La sede della Casa della Memoria del rione Sanità si apre sulla strada, riprendendo uno dei tratti del quartiere che per primo è saltato ai nostri occhi: la fluidità tra spazio interno e spazio esterno, come se quest’ultimo fosse parte del primo – un prolungamento di ciò che ci appartiene nell’intimità ma che non abbiamo ritrosie a mostrare a tutti gli ospiti. E così via della Sanità 36 non fa eccezione: la porta vetrata si apre sul ciottolato scuro, accoglie profumi e rumori, e li integra dove si svolge la Scuola del territorio napoletana. Prima cappella votiva, poi officina, oggi è affidata all’associazione no profit Napoli inVita perché accolga le memorie di un quartiere ricco di storia e di storie, di cui i narratori di comunità intendono ricucire le trame, attraverso la Scuola condotta da Aiso con conduttori e docenti esperti.
Siamo pieni di entusiasmo quando ci incontriamo il giorno prima dell’inizio dei laboratori, un entusiasmo dettato dal progetto che ci unisce, ma anche dalla possibilità di vederci in presenza e costruire assieme idee e percorsi. «I lavori qui li abbiamo fatti tutti assieme, con l’aiuto delle persone del posto. Chi ha portato attrezzatura, chi il caffè e le paste, chi ancora il suo sorriso o la sua curiosità: tutti si sono accorti che questo spazio stava riprendendo vita, e stanno collaborando alla sua piena funzionalità», ci raccontano Luigi, Roberta e Lavinia, i ragazzi di Napoli inVita. E così, mentre definiamo gli ultimi particolari per il giorno successivo, entrano a trovarci il fornaio, dal lato opposto della strada, e un amico dell’associazione che, assieme a Luigi, dà un’ultima mano di tinta. Sembra sin da subito un posto di tutti, e questo fa già comunità.
Il giorno dopo piove, ma non ci spaventiamo: ci aspetta l’ex OPG, grande struttura che nasce come monastero, diviene poi carcere ed infine ospedale psichiatrico giudiziario, abbandonato nel 2000 e dal 2015 occupato da un collettivo di attivisti che ne ha riempito sale e silenzi con corsi di ogni tipo per l’aggregazione sociale e l’assistenza formativa e sanitaria nella zona di Materdei. Anche questo spazio si regge su una stratificazione di narrazioni, e sembra idealmente connettersi a ciò che proviamo a fare con questa Scuola. C’è più di quello che si vede: leggiamo sul muro bianco dell’aula in cui si tiene la prima lezione del laboratorio. Adottiamo questa frase come motto del nostro percorso laboratoriale, che da novembre – con i corsi di geoesplorazione, storia orale e digital storytelling, e con le visite di formazione a Reggio Calabria e Corleone – a marzo porterà all’inaugurazione della Casa della Memoria ed alla presentazione del lavoro compiuto a tutto il quartiere, cercando di restituire proprio ciò che non si vede ad occhio nudo.
★ ★ ★
[Consegna 1] Riscrivi in forma più breve il paragrafo del brano sulla Casa della Memoria che comincia con «Siamo pieni di entusiasmo», conservandone i fatti principali.
Il brano e le voci non hanno alcun legame tra loro.

[Dati dell'esercizio]
★ ★ ★
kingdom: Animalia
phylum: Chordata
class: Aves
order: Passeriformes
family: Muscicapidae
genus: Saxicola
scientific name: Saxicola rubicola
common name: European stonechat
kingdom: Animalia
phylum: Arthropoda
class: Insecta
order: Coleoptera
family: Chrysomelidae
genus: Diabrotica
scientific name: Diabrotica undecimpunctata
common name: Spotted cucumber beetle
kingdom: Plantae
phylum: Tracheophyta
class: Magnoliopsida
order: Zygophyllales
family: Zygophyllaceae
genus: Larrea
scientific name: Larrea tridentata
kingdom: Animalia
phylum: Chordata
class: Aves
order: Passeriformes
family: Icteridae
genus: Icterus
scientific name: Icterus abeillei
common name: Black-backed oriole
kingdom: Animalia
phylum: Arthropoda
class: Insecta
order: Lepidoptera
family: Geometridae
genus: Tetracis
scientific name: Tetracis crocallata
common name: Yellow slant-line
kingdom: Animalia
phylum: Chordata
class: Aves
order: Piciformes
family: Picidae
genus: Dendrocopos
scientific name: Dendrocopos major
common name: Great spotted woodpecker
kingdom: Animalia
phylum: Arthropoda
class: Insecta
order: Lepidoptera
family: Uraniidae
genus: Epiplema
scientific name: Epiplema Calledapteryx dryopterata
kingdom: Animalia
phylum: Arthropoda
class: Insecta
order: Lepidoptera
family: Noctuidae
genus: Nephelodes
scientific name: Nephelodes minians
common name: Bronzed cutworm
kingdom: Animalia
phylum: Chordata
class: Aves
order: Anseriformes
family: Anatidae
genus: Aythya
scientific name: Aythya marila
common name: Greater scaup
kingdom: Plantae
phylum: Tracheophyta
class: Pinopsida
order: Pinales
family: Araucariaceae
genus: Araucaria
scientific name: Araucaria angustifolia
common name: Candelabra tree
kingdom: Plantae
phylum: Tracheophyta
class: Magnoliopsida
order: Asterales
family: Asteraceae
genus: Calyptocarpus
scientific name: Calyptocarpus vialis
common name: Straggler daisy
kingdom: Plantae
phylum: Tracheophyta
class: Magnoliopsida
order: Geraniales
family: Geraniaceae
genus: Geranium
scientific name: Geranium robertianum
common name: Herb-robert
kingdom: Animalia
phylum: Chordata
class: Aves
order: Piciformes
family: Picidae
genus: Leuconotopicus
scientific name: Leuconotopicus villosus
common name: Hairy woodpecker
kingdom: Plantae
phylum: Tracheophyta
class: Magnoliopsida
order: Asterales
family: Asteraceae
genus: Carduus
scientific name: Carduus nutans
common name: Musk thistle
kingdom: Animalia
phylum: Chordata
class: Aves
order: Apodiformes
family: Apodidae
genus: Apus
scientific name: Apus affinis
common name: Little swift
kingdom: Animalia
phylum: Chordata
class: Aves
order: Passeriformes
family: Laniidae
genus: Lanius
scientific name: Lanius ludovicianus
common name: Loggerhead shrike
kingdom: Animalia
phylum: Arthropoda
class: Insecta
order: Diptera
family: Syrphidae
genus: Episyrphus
★ ★ ★
[Consegna 2] Nelle voci, riporta soltanto il tratto che va dalla riga con «scientific name: Apus affinis» fino a quella con «family: Syrphidae», estremi compresi. Sostituisci «kingdom» con «regno» e lascia invariato tutto il resto.

[Risposta corretta 1] Il giorno prima dei laboratori il gruppo si incontra con entusiasmo, legato al progetto comune e alla possibilità di vedersi in presenza e costruire insieme idee e percorsi. Luigi, Roberta e Lavinia di Napoli inVita raccontano che i lavori nello spazio sono stati fatti tutti insieme, con l'aiuto delle persone del posto. C'è chi ha portato attrezzatura, chi caffè e paste, chi il sorriso o la curiosità, e ora tutti collaborano a renderlo pienamente funzionale. Mentre si definiscono gli ultimi dettagli, entrano il fornaio di fronte e un amico dell'associazione, che con Luigi dà l'ultima mano di tinta. Il posto sembra subito di tutti, e questo fa già comunità.

[Risposta corretta 2]
scientific name: Apus affinis
common name: Little swift
regno: Animalia
phylum: Chordata
class: Aves
order: Passeriformes
family: Laniidae
genus: Lanius
scientific name: Lanius ludovicianus
common name: Loggerhead shrike
regno: Animalia
phylum: Arthropoda
class: Insecta
order: Diptera
family: Syrphidae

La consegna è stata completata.